In the first few months, my stomach would start to get in knots as time approached Tuesdays at 7 P.M. Like many things in grief, those meetings were a mixed bag of emotions. I would walk in with a deep sense of dread and walk out with a small dose of hope. The meetings themselves turned out to be a place of refuge for everyone to say whatever they felt like saying without fear of judgment.
For those of you whose child has died, I’d like to share some thoughts with you over the next few days about what I’ve learned the last 8 years since Jacob passed away. The good, the bad, and the ugly - and yes, there is some good. I don’t mean for a second that any good came from our child dying. What I mean is there are good things that have come as a result of our experience of grief and walking through that sort of pain.
Today, I wanted to briefly comment on therapy. I’ve written a lot about this already. The reason I feel so strongly about it is that I’ve experienced the benefits of it myself. Yet, I know people are hesitant to try it. If you happen to find yourself feeling stuck, overwhelmed by sadness, depressed, or isolated - go talk to someone. This grief is not one you should try to carry alone. I truly believe God used our counselors and therapists to help heal us and get us to a point where we live a very good, joyful, and dare I say - happy life. There was a time, a very long time, I didn’t think that was possible. I didn’t even want it to be possible.
At first, you may find yourself not wanting to live without your child.
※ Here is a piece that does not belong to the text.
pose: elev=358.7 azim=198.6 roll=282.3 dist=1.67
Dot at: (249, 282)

Then, as time passes and grief subsides, you realize you are going to live and you have to figure out how you’re going to thrive and adapt to living a good life while carrying a whole in your heart. Additionally, the rest of your family needs you and its imperative that you carry on your life in a manner that is honoring to your child. This is no easy task which is why we always recommend to other parents they seek help of professional therapists and/or join a bereaved parents group.
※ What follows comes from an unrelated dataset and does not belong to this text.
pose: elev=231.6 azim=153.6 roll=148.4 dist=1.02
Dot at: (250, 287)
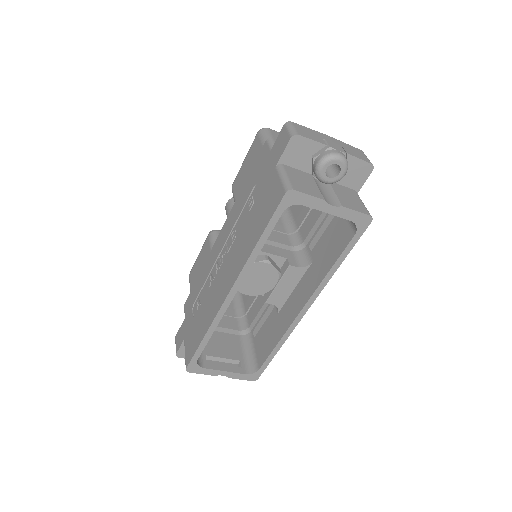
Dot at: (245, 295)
The death of a child feels so isolating because it is so rare and unnatural. You couldn’t have imagined that it would ever happen to your family or child. One way to help your family is by making sure you are taking care of yourself by finding someone to talk to about it. Holding it all inside will only ensure it explodes outward in unhealthy manners.
If you don’t feel comfortable seeing a therapist, go to a bereaved parent group meeting. Go at least three times before making up your mind on whether your going to keep going or not. Give it a fair chance. At minimum you will find comfort in looking at a room filled with people who know the type of pain you are experiencing. You will quickly realize you are not alone.
Therapy is not a quick fix. It is not easy and it’s hard work - mentally. But, I think it’s been worth every penny and second I’ve spent. 8 years later we are living fairly good lives. A piece of us is missing and we will not be whole this side of heaven. It will always be incredibly painful. By God’s strength, grace, and mercy we have come a long way. I don’t go to group meetings any longer because it doesn’t work with our schedule at this point in life. I still go see a therapist on my own a couple times a month. For me, it’s just become like a good exercise habit. I’m not always excited about getting there but I feel much better when I’m done.
You will find joy again. You will smile again. If you can imagine it, you will even find yourself feeling guilty for feeling so good at some point. Wherever you are in your grief, just hang in there and keep taking one day at a time because one day you will be alright even if you don’t feel like you want to be right now.